• AIM OF THE EXERCISE: Copy word for word, and only, the lines below from the one with "Locate the grass" through the last.

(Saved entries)
%%

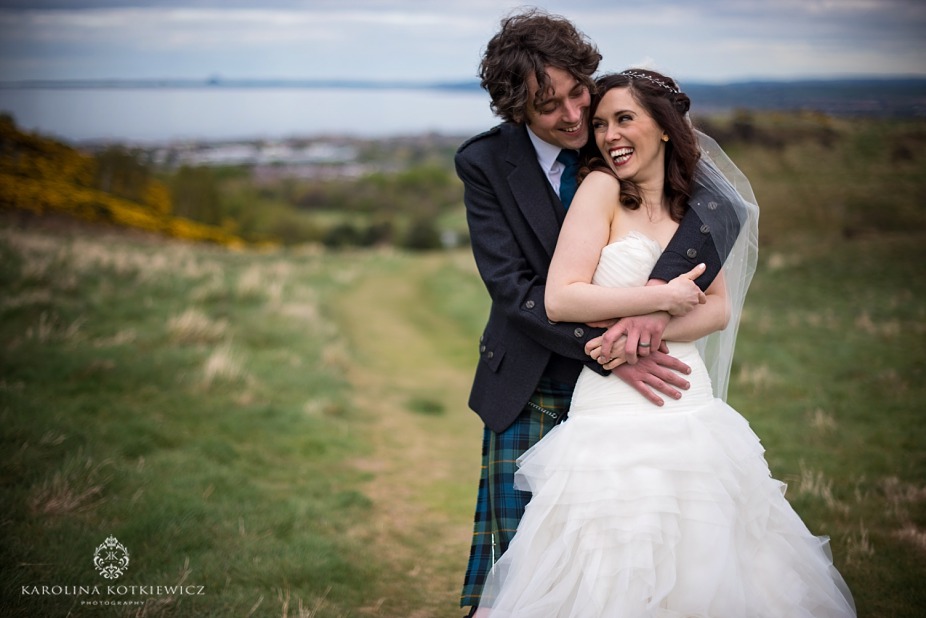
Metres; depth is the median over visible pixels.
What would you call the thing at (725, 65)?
sky
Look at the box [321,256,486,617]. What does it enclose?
dirt path
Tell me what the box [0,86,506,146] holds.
water
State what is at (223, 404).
grass field
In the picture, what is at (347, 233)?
shrub
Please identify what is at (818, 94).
hill
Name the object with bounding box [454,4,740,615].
man
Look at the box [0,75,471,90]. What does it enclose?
distant hill
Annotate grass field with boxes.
[0,220,924,617]
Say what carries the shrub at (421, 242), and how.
on the grass field
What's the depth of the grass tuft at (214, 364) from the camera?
8.39 m
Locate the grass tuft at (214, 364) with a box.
[199,346,249,387]
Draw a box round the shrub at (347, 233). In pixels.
[322,223,365,249]
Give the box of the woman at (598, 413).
[487,63,859,615]
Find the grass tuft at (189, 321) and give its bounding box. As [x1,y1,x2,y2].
[163,309,225,343]
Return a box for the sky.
[0,0,925,84]
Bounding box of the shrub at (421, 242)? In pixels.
[401,218,440,250]
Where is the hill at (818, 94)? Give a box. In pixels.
[440,76,925,118]
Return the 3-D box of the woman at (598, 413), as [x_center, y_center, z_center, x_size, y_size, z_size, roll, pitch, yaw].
[0.593,0.226,3.623,1.158,1.853,1.584,0,9,-1]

%%

• RESPONSE TO THE EXERCISE:
Locate the grass tuft at (214, 364) with a box.
[199,346,249,387]
Draw a box round the shrub at (347, 233). In pixels.
[322,223,365,249]
Give the box of the woman at (598, 413).
[487,63,859,615]
Find the grass tuft at (189, 321) and give its bounding box. As [x1,y1,x2,y2].
[163,309,225,343]
Return a box for the sky.
[0,0,925,84]
Bounding box of the shrub at (421, 242)? In pixels.
[401,218,440,250]
Where is the hill at (818, 94)? Give a box. In pixels.
[440,76,925,118]
Return the 3-D box of the woman at (598, 413), as [x_center, y_center, z_center, x_size, y_size, z_size, roll, pitch, yaw].
[0.593,0.226,3.623,1.158,1.853,1.584,0,9,-1]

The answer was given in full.